La durée d’une procédure d’expertise

Le délai du référé expertise varie selon la complexité du litige et la disponibilité de l’expert. Il n’existe pas de durée maximale légale, mais il est généralement compris entre 6 mois et 2 ans.

Certaines procédures peuvent durer plus de 5 ans lorsqu’elles sont très complexes (cas extrêmes).

Procès au fond (optionnel) : les suites de l’expertise – que faire après le dépôt du rapport d’expertise

Éventuel procès au fond (nouvelle instance) à engager par l’avocat du demandeur

Une fois le rapport d’expertise obtenu, il faudra retourner devant le juge, cette fois le tribunal judiciaire au fond, pour obtenir la condamnation de la partie responsable.

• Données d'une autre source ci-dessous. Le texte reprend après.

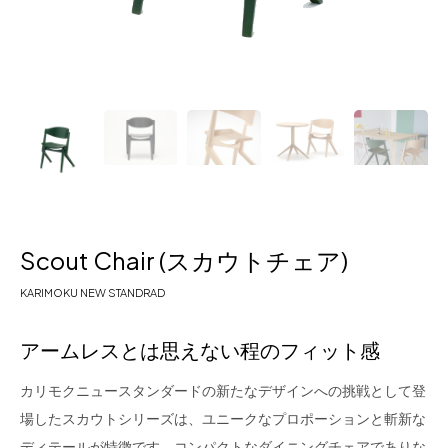
for Business
Recruit
Contact
Scout Chair
(スカウトチェア)
KARIMOKU NEW STANDRAD
フラッグシップストア
0965-52-0323
アームレスとは思えない程のフィット感
熊本店
096-274-8175
Arv
0965-45-9282
カリモクニュースタンダードの新たなデザインへの挑戦として登
場したスカウトシリーズは、ユニークなプロポーションと斬新な
ディテールが特徴です。コンパクトなダイニングチェアでありな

Le rapport d’expertise n’a pas force probante ni force exécutoire. Il s’agit d’un simple avis technique qui peut être contesté par les parties ou par le juge. Il ne tranche pas le litige, mais il peut servir de base à une négociation amiable ou à une action en justice ultérieure.

Questions fréquentes

Peut-on engager des travaux avant la fin de l’expertise judiciaire ?

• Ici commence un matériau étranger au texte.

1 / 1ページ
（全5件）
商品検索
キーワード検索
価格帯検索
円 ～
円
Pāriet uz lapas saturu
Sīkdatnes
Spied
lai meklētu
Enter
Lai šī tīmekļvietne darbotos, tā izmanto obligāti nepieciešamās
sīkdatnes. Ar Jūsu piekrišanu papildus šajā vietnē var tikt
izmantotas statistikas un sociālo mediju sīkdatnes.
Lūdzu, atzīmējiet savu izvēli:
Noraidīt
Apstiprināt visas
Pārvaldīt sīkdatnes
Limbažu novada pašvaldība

En principe, aucun travail ne doit être entrepris avant la première visite contradictoire de l’expert.
Cette visite constitue une étape essentielle de la mesure d’instruction : elle permet à l’expert de constater l’état initial des ouvrages en présence de l’ensemble des parties et de leurs conseils.

Une fois cette première visite réalisée, l’expert peut, au cas par cas, autoriser certains travaux, généralement à titre conservatoire ou pour des raisons de sécurité. Cette autorisation n’est jamais automatique : elle doit être expresse, idéalement formalisée par écrit, et strictement encadrée afin de préserver les éléments nécessaires à l’analyse technique.

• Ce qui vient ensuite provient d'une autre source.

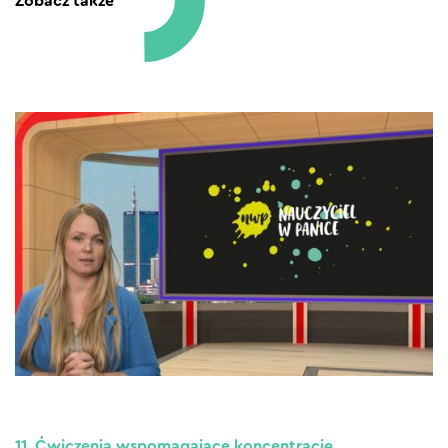
Zobacz także
11. Ćwiczenia wspomagające koncentrację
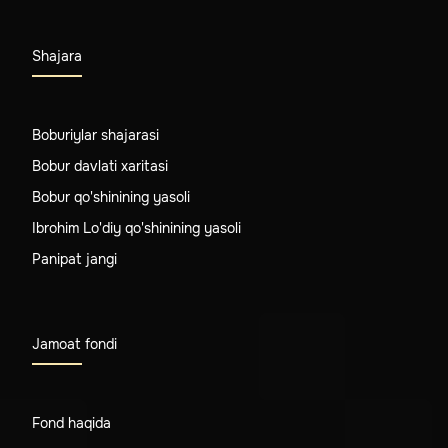
Shajara
Boburiylar shajarasi
Bobur davlati xaritasi
Bobur qo'shinining yasoli
Ibrohim Lo'diy qo'shinining yasoli
Panipat jangi
Jamoat fondi
Fond haqida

Dans certaines situations, il peut être indispensable d’attendre le dépôt du rapport d’expertise avant d’engager les travaux.
En effet, toute modification des ouvrages en cours d’expertise expose le maître d’ouvrage à une difficulté probatoire majeure : la partie adverse pourra soutenir que les désordres ont été aggravés, masqués ou transformés, et tenter d’en tirer argument pour contester sa responsabilité ou l’imputabilité des dommages.

Autrement dit, intervenir trop tôt peut fragiliser l’ensemble de la procédure, même lorsque l’intention est légitime. Une appréciation stratégique s’impose donc systématiquement, en lien étroit avec l’expert et le conseil juridique, afin de concilier impératifs techniques, sécurité des biens et préservation des droits.